▸ **KUTIPAN BACAAN**
Melalui bola lampu hanya dapat diobservasi gejalanya saja, yaitu pada saat bola
lampu berpijar, tetapi arus listriknya tetap tidak teramati oleh alat indera.
Namun demikian, dengan mengobservasi bola lampu saja, sudah meyakinkan bahwa
ada arus liktrik yang mengalir di dalam kabel. Keyakinan tersebut timbul
berdasarkan pada pengalaman dan teori yang menyatakan bahwa jika bola lampu
berpijar, maka ada rus listrik yang melalui bola lampu tersebut.
Mengobsevasi secara langsung
dan/atau tanpa menggunakan alat pengukur akan memeroleh hasil yang kualitatif,
sehingga hasilnya bukan dalam bentuk angka, tetapi dalam bentuk pernyataan.
Misalnya: air di dalam wadah A lebih tinggi suhunya di banding air di dalam
wadah yang lain. Mengobservasi secara langsung dan/atau menggunakan alat bantu
berupa pengukur standar akan memeroleh hasil yang kuantitatif, sehingga
hasilnya dinyatakan dalam angka. Terdapat beberapa kemampuan yang tercakup dan
mendukung keterampilan mengobservasi, yaitu: melihat, mendengar, meraba,
membau, mengecap, menyimak, mengukur, dan membaca.
2.
Klasifikasi
Klasifikasi adalah pengelompokan
obyek-obyek (benda, fakta, konsep, nilai, tujuan atau kepentingan tertentu).
Untuk melakukan pengelompokan, perlu ditinjau persamaan dan perbedaan antara
obyek-obyek. Dengan perkataan lain, pengklasifikasian dilakukan dengan cara
mencari kesamaan ciri daro obyek-obyek, kemudian obyek-obyek itu
diklasifikasikan ke dalam suatu kelompok dan diberi label yang namanya dapat
diambil dari kategori itu.
Fungsi pengklasifikasian adalah
untuk mengenal karakteristik di luar ciri yang diketahui. Mengenal ciri suatu
obyek dapat membantu seseorang dalam melakukan klasifikasi obyek tersebut.
Lebih dari itu, dapat ditemu kenali pelbagai karaketrisitik lain yang
terkandung dalam mengklasifikasi suatu obyek. Terdapat beberapa kemampuan yang
tercakup dan mendukung keterampilan klasifikasi, yaitu: mencari persamaan,
mencari perbedaan, membandingkan, mengkontraskan, dan mencari dasar
pengelompokan.
3.
Interpretasi
Pada umumnya informasi atau data
yang terkumpul dari hasil observasi senantiasa dicatat dan dikemukakan atau
disajikan ke dalam berbagai bentuk, seperti: tabel, bagan, matriks, grafik, dan
diagram. Untuk menarik kesimpulan dari suatu penelitian misalnya, terlebih
dahulu dilakukan interpretasi terhadap data-data yang ada. Dengan demikian,
hasil interpretasi selalu berdasar pada data-data yang diperoleh. Terdapat
beberapa kemampuan yang tercakup dan mendukung keterampilan menginterpretasi,
yaitu: menaksir, mengartikan atau memaknai, mencari hubungan antara
ruang/waktu, memproposisikan, menemukan pola, merumuskan kesimpulan, dan
mengeneralisasikan.

▸ **BAGIAN DATA**
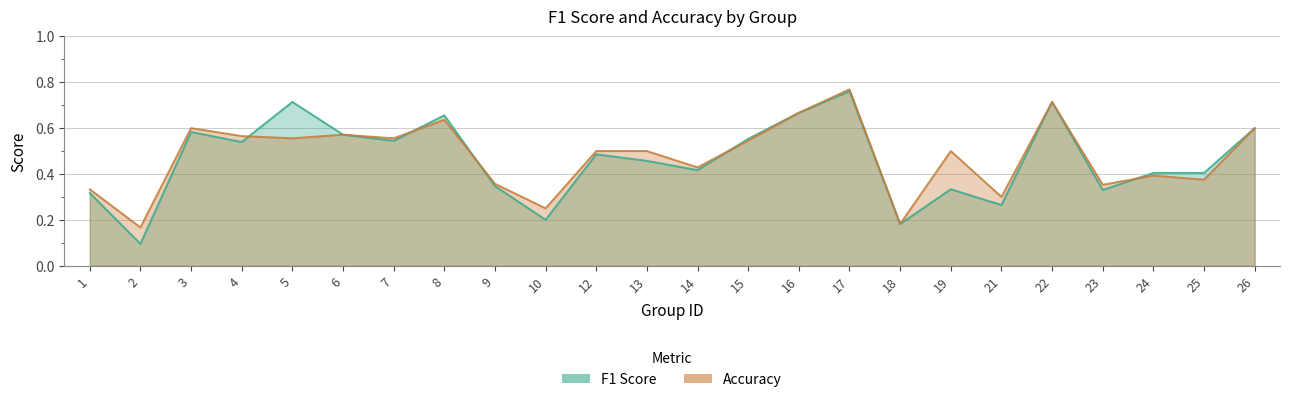

Which category has the highest value in the accuracy series?

17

▸ **PETUNJUK TUGAS**
Menurut kutipan bacaan, dalam bentuk apa saja data hasil observasi biasanya disajikan?

▸ **JAWABAN AKHIR**
Dalam bentuk tabel, bagan, matriks, grafik, dan diagram.